Different methods to check for table/relation data skew in Greenplum
search cancel

Different methods to check for table/relation data skew in Greenplum

book

Article ID: 295161

calendar_today

Updated On: 04-17-2025

Products

VMware Tanzu Greenplum VMware Tanzu Data Suite VMware Tanzu Data Suite

Issue/Introduction

This article describes the different options to check data skew on tables.

Resolution

The different methods to check for data skew on a table/relation.

Method 1

This is the most common and straightforward way to check for skew.

SELECT gp_segment_id, COUNT(*)
FROM <schema_name>.<table_name>
GROUP BY gp_segment_id
ORDER BY 1;

This will count the rows per segment and give a good indication of the skew.
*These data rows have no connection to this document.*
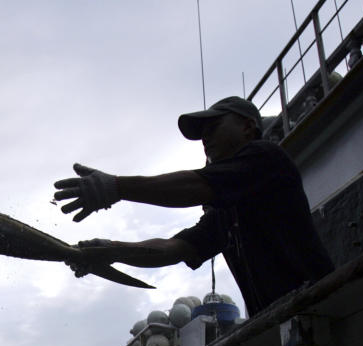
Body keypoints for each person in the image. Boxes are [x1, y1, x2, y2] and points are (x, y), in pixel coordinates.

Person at [53, 96, 334, 317]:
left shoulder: (266, 158)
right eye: (202, 134)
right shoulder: (226, 211)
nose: (205, 139)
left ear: (248, 127)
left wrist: (115, 187)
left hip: (325, 310)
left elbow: (193, 186)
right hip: (282, 324)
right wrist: (109, 249)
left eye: (213, 127)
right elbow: (172, 249)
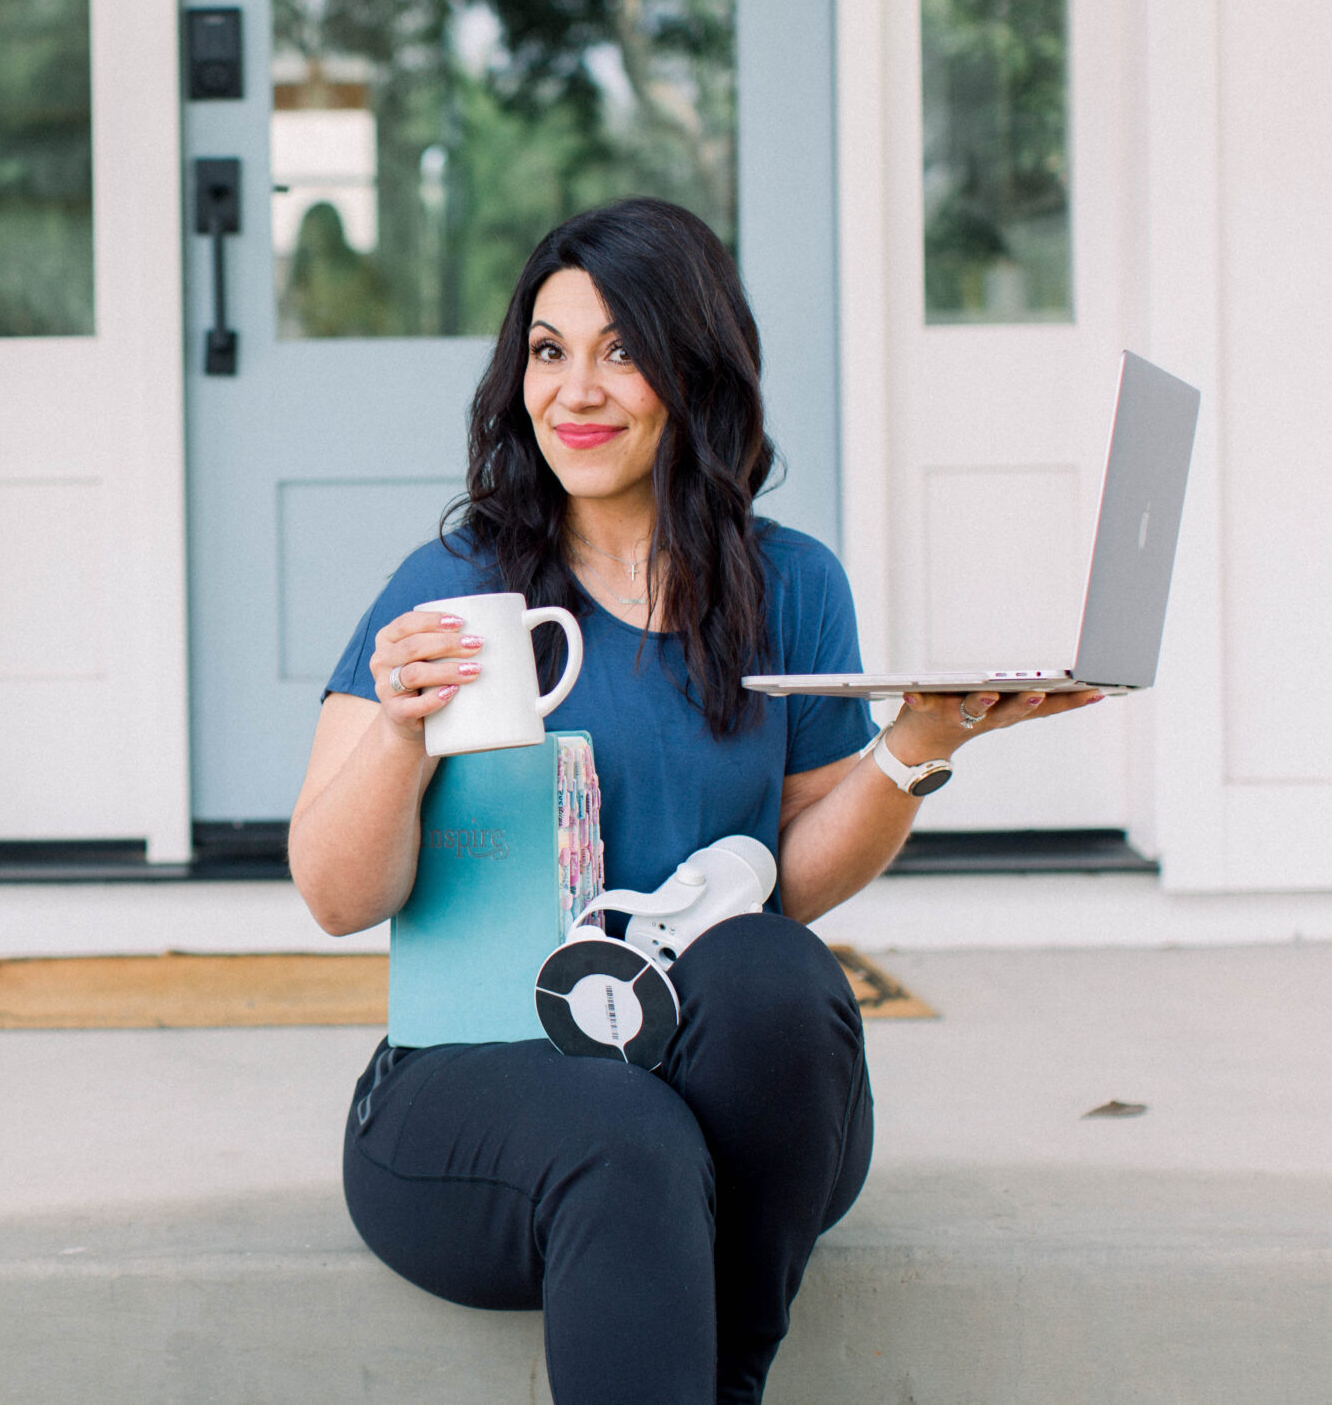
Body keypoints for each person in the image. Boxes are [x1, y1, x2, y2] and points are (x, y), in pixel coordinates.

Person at [289, 198, 1098, 1405]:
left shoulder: (788, 583)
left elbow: (792, 871)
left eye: (623, 350)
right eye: (550, 351)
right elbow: (336, 896)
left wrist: (917, 744)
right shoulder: (456, 587)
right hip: (474, 1087)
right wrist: (406, 729)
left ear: (694, 369)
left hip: (706, 1085)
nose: (577, 389)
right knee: (625, 1134)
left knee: (776, 972)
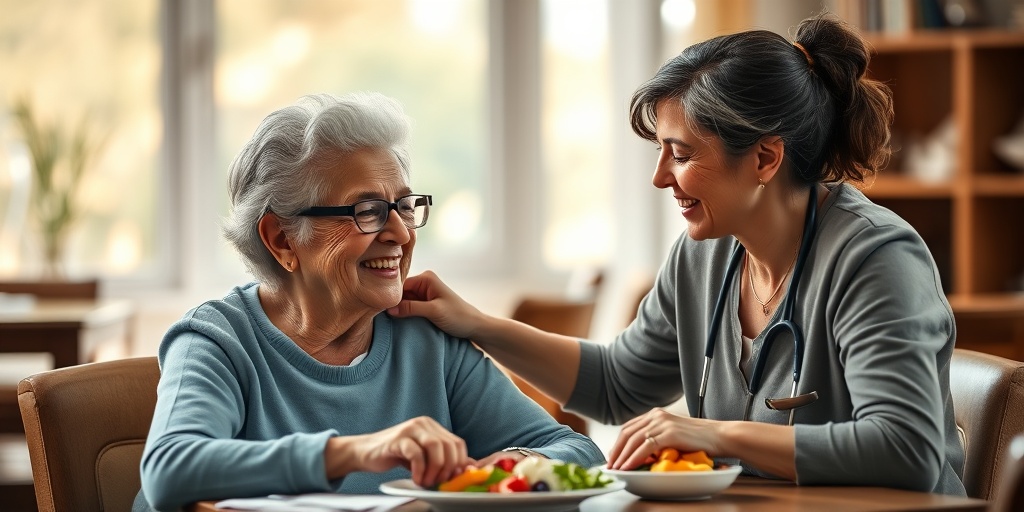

This is very useful if you want to know the data distribution of a single table or a list of tables in the database.

The downside to this is, it physically counts the rows for one table at a time. So multiple commands or a script is needed to check for skew in all tables in the database.
 

Method 2

To check the skew for all tables in the database, the views "gp_skew_coefficients" & "gp_skew_idle_fractions" under the gp_toolkit schema is a better option.

The method takes in the same principle as method 1, refer to the "Distribution and Skew" to understand more on the views and refer to the article How is the Value "skccoeff" Under "gp_toolkit.gp_skew_coefficients" Calculated for additional information.

This view can be time-consuming if there is a large number of relations and the data size of those relations is large as it will need to scan a large number of blocks.
 

Method 3

The alternative and quicker method to check the data skew is by checking the table/relation OS file size on all the segment, this method is described in details in the article Checking Data Skew (Alternative Method)  and is much quicker when checking the data skew of all tables in the entire database.

Once you identify the variation of data size (OS size) you can use the method 1 to further understand how the data (records) is distributed across various segments.

The downside of this method, is if the table is heavily bloated then the invalid tuple size is also taken into consideration since the DML doesn't release the invalid OS pages hence the OS file size remain unaltered.